═════ QUOTED PASSAGE ═════

Architecture

This guide explains what happens between call.myTask(args) and receiving the result. If you just want to use Knitting, you don’t need this — the Quick start and Creating pools guides are enough. Read this when you want to understand why things are fast, debug unexpected behavior, or tune advanced options.

High-level picture

Knitting has three layers:

API layer — task(), createPool(), call.*(), shutdown(). This is what your code touches.
Dispatch layer — the balancer, lane routing, inliner, and host dispatcher. This decides where a call runs.
Transport layer — shared-memory mailboxes, payload buffers, wakeups. This moves data between threads without going through the runtime’s message queue.

+-----------------------------------------------------+
|  Host thread                                        |
|                                                     |
|  call.myTask(args)                                  |
|       |                                             |
|       v                                             |
|  +----------+    +-----------+                      |
|  | Balancer  |--->| Dispatcher|                      |
|  +----------+    +-----+-----+                      |
|       |                |                            |
|       |         +------+------+                     |
|       |         v             v                     |
|       |   +----------+ +----------+                 |
|       |   | Worker 0 | | Worker 1 |  ... Worker N   |
|       |   | (thread) | | (thread) |                 |
|       |   +----------+ +----------+                 |
|       |                                             |
|       v (if inliner enabled)                        |
|  +--------------+                                   |
|  | Inline lane  | runs on host, no IPC              |
|  +--------------+                                   |
+-----------------------------------------------------+

  Shared memory region (SharedArrayBuffer):
  +----------------------------------------+
  |  Request mailbox   [32 slots]          |
  |  Response mailbox  [32 slots]          |
  |  Payload buffer (request)              |
  |  Payload buffer (return)               |
  |  Abort signal bitset                   |
  +----------------------------------------+
  (one set per worker)

═════ DATA FOR REVIEW ═════

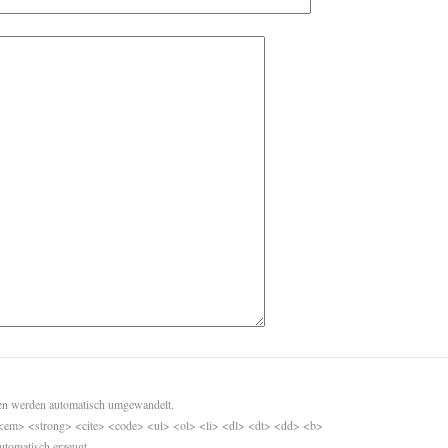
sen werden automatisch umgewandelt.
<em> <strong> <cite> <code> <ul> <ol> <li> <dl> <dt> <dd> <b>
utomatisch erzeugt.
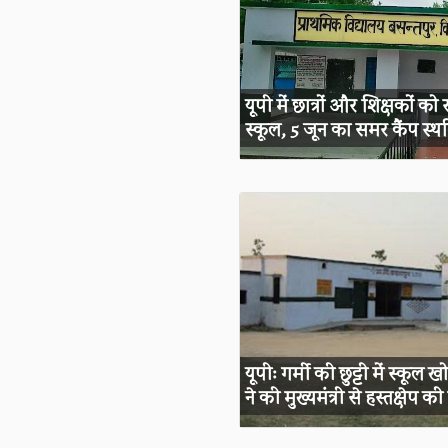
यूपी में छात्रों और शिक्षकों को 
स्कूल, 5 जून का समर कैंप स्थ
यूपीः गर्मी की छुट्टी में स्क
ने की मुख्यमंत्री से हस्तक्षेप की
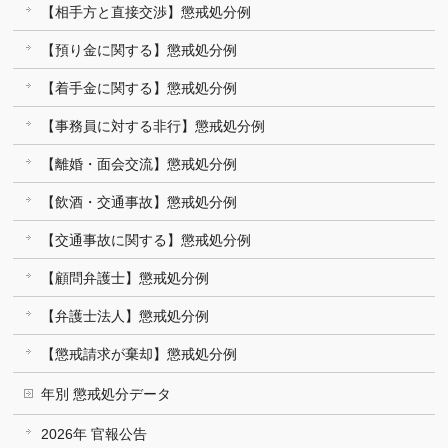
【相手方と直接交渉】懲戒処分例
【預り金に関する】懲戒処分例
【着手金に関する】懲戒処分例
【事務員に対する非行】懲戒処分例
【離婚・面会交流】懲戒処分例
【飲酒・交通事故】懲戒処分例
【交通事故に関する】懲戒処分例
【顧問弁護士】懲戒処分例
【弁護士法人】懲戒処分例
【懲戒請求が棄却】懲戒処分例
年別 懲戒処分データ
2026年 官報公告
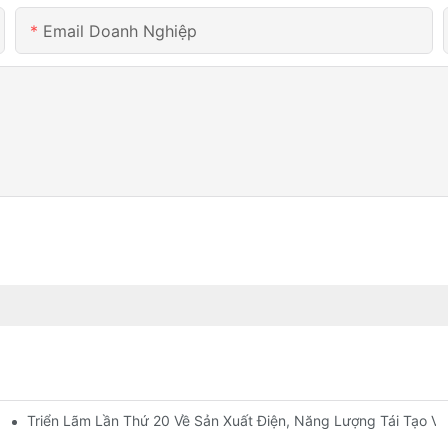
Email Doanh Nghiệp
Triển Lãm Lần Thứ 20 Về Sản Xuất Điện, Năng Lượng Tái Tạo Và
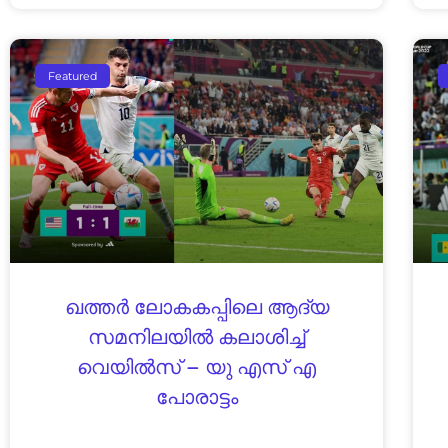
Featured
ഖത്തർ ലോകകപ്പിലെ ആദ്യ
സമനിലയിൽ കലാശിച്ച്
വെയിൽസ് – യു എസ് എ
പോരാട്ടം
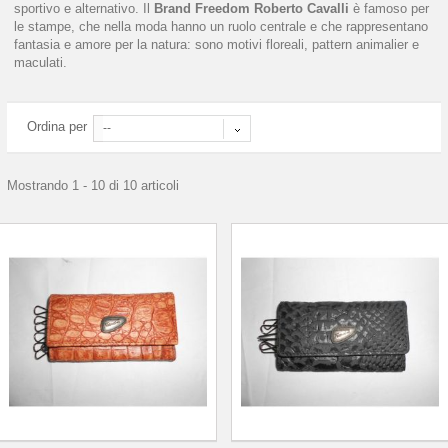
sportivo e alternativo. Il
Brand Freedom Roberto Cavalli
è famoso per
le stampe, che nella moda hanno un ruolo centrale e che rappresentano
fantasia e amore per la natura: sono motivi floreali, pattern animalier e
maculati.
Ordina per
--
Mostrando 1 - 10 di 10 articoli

═════

> [JOB 1] Translate this sentence from the Knitting architecture guide into Spanish: "This guide explains what happens between call.myTask(args) and receiving the result."
> [JOB 2] According to the Knitting architecture guide, which layer decides where a call runs?
> [JOB 3] Resume the Knitting architecture guide from where it stops, writing the next part of the text.

> [TASK ANSWER 1] Esta guía explica qué ocurre entre call.myTask(args) y la recepción del resultado.

> [TASK ANSWER 2] The dispatch layer.

> [TASK ANSWER 3]
Transport: shared-memory mailboxes

This is the core of Knitting’s speed advantage. Instead of using postMessage (which serializes data, queues it, and deserializes on the other side), Knitting writes directly to SharedArrayBuffer regions visible to both threads.

The mailbox model

Each worker has two independent mailboxes:

Request mailbox (host -> worker): the host writes a call header here, the worker reads it.
Response mailbox (worker -> host): the worker writes the result header here, the host reads it.

Each mailbox has 32 slots. A slot is a small fixed-size region that holds:

Task function ID (Uint16, supports up to 65,536 tasks per pool)
Payload type tag
Small inline values (numbers, booleans, short strings fit directly in the header)

Slot ownership via bitsets

Slots are claimed and released using bitset operations on Int32Array views of the shared buffer. This is lock-free: no mutexes, no critical sections, just atomic compare-and-swap on the bitset word.

The lifecycle of a slot:

Host atomically claims a free slot in the request mailbox.
Host writes the call header (task ID, payload tag, inline data or payload offset).
Host notifies the worker.
Worker reads the slot, executes the task.
Worker claims a slot in the response mailbox, writes the result.
Worker notifies the host.
Host reads the result, releases the response slot, and resolves the promise.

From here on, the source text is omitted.